Collected data
---

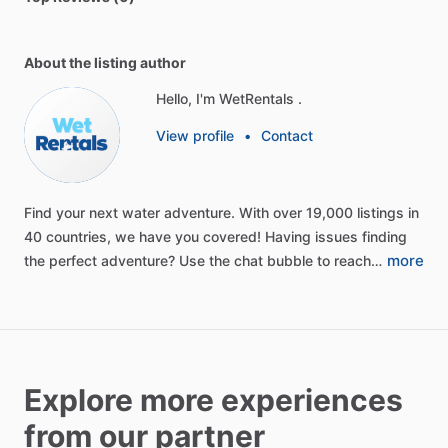
About the listing author
Hello, I'm WetRentals .
View profile
•
Contact
Find
your
next
water
adventure.
With
over
19,000
listings
in
40
countries,
we
have
you
covered!
Having
issues
finding
more
the
perfect
adventure?
Use
the
chat
bubble
to
reach…
Explore more experiences
from our partner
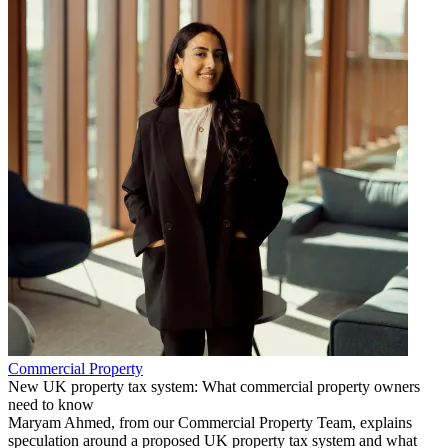
Commercial Property
New UK property tax system: What commercial property owners
need to know
Maryam Ahmed, from our Commercial Property Team, explains
speculation around a proposed UK property tax system and what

---

> Exercise
The reply must hold every line above exactly as written and none of the pictures.

> Result of this task
About the listing author
Hello, I'm WetRentals .
View profile
•
Contact
Find
your
next
water
adventure.
With
over
19,000
listings
in
40
countries,
we
have
you
covered!
Having
issues
finding
more
the
perfect
adventure?
Use
the
chat
bubble
to
reach…
Explore more experiences
from our partner
Commercial Property
New UK property tax system: What commercial property owners
need to know
Maryam Ahmed, from our Commercial Property Team, explains
speculation around a proposed UK property tax system and what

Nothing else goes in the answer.